Bapak yang terhormat, sungguh ini adalah satu-satunya cara bagi saya untuk 'curhat' mengenai apa yang saya rasakan sebagai rakyat. Rasanya tak sopan, bila saya mengusung replica wajah Bapak lewat sebuah spanduk raksasa yang dipajang di depan kediaman Bapak sambil berteriak tak karuan.

Saya tahu, suara saya pasti serak dan saya hanya akan mendapat sambutan rombongan polisi bersenapan. Sebenarnya kami tak meminta apa-apa, kecuali kemakmuran di atas Ibu Pertiwi kami sendiri. Bukankah Bapak pelindung kami, di mana beban yang kau tanggung di pundakmu adalah atas nama kami? Untuk itu, perkenankanlah saya bercerita sebentar.

Sebenarnya, saya adalah pencari keadilan. Seperti teman yang sering muncul dipermukaan oleh kalangan luas saat ini. Namun, siapa yang mengenal keadilan? Bagaimana bentuknya dan apa warnya. Saya (dan setiap manusia lain) tak tahu menahu adil yang bagaimana rupa. Keadilan itu abu-abu. Bukan hitam, putih juga tidak. Keadilan seperti mengapung dalam atmosfer yang abstrak. Seandainya, manusia dapat menciptakan keadilan atau keadilan itu sendiri benar-benar ada (bagi manusia), pastilah tempat ini tak seberapa memilukan.

Seandainya adil itu ada, semua orang di bumi pernah merasakan dinginnya bilik penjara. Bukankah kita adalah keturunan pembunuh sejak Adam berputrakan Qabyl? Dan sampai sekarang seperti itulah cara kita hidup (tanpa kita sadari). Mengadopsi hukum rimba, siapa yang kuat, dialah yang hidup. Bila perlu kawan sendiri dimangsa, asal dia berkuasa.
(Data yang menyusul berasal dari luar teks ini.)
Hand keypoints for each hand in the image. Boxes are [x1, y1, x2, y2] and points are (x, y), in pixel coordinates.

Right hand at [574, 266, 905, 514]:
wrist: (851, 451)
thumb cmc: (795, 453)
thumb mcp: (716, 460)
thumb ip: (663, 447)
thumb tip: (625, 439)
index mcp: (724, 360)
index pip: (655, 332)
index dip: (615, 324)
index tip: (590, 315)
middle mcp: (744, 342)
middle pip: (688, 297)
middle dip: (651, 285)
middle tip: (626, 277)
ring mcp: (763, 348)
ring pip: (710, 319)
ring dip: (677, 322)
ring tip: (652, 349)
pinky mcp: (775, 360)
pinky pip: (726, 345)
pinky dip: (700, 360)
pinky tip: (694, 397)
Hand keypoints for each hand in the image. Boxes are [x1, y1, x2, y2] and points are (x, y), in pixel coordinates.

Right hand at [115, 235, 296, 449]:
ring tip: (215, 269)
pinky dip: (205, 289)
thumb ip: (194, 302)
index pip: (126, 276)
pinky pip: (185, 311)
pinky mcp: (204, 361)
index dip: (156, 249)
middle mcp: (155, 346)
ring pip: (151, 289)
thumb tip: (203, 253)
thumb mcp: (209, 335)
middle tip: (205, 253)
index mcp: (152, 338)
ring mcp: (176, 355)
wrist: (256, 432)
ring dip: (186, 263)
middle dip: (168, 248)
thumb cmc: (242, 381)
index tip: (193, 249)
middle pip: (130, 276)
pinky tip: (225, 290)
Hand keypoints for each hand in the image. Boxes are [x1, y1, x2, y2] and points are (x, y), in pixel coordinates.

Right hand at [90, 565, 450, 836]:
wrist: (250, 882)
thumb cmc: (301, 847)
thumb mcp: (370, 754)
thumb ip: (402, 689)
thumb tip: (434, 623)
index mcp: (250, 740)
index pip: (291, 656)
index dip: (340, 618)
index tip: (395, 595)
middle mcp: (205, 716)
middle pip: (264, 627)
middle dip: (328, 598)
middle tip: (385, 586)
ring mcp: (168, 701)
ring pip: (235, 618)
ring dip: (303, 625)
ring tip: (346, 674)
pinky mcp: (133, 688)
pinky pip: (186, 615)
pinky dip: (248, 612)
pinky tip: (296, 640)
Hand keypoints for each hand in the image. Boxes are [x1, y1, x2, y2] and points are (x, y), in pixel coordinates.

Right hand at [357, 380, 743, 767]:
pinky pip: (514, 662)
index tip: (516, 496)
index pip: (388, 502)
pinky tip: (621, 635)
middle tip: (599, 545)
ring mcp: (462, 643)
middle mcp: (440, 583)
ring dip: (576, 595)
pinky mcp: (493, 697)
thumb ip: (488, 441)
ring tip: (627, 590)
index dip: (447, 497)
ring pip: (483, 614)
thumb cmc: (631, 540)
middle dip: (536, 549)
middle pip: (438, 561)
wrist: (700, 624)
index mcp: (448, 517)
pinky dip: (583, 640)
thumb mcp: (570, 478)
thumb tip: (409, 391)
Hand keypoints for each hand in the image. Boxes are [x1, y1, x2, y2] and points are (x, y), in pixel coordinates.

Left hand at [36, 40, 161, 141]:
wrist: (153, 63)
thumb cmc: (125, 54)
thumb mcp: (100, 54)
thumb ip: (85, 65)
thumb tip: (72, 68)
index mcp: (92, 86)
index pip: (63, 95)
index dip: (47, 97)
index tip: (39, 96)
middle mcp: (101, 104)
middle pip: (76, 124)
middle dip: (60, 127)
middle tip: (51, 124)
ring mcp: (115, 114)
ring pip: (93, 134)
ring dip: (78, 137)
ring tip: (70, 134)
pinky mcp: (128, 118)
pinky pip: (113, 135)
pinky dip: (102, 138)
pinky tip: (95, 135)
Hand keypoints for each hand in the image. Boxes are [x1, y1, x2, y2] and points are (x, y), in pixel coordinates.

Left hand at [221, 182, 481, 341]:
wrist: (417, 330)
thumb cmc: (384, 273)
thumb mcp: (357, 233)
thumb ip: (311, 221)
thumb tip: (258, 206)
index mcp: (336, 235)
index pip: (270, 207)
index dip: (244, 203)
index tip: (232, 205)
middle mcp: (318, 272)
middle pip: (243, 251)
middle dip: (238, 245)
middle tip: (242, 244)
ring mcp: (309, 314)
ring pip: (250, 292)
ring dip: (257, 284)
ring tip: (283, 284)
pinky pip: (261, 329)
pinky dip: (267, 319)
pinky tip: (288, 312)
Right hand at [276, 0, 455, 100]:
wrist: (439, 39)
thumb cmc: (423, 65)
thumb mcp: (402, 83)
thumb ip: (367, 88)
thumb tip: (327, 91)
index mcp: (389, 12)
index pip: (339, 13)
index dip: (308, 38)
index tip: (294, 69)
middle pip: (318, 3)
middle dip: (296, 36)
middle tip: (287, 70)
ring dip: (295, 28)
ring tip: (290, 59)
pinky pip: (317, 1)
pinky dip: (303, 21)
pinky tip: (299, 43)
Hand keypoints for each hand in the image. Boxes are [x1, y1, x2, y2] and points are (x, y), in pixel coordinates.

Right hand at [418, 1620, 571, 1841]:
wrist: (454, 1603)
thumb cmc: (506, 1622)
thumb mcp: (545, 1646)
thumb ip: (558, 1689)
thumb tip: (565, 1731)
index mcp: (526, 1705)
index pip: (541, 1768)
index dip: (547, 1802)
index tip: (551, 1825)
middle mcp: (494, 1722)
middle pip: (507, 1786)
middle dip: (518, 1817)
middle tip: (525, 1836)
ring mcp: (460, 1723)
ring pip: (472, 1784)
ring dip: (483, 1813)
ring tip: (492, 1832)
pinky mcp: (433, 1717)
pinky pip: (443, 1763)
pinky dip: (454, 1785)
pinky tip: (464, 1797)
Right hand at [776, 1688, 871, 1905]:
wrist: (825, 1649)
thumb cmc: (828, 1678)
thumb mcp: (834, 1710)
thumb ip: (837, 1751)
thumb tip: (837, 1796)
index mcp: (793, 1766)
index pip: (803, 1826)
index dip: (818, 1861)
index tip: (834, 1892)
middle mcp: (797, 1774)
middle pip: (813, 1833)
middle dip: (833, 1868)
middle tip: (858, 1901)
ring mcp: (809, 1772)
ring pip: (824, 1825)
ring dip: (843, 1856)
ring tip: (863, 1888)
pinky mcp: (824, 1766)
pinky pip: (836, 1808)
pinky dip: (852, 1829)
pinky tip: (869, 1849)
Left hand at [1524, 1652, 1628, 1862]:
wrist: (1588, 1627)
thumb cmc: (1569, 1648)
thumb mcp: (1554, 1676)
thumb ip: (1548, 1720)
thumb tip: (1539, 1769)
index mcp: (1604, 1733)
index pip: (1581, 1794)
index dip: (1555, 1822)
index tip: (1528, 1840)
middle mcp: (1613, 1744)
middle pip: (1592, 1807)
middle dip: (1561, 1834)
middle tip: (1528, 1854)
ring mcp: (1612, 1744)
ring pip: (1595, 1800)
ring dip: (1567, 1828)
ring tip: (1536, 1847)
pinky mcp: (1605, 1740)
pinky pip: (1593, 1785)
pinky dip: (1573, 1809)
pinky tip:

Setiap orang pernah melakukan dosa. Lucunya, bila ada yang tertangkap, bisa jadi ia hanya tertimpa sial. Namun bagi saya, tak ada orang jahat di dunia ini. Kenyataannya hanya orang-orang yang tidak mengerti.

Sekali lagi, saya memang terlampau sok filsafat. Karena sepercik cerita saya ini, telah lama membuat saya tak habis pikir. Maukah Bapak membaca secercah kisah saya, yang mungkin saja tertoreh dan seribu, dua ribu atau sejuta orang yang bernasib sama seperti saya?

Sebenarnya, saya hanya orang biasa (menurut saya pribadi). Saya seorang putra Tunggal Tuan Tanah yang merajai beberapa daerah persawahan di pulau Jawa, perkebunan kelapa sawit, bahkan lahan tebu di tanah Papua. Beliau (Ayah saya) hampir renta, dan mengirim saya jauh ke negeri orang untuk menuntut ilmu. Katanya, agar saya kelak dapat memperluas wilayah pertaniannya.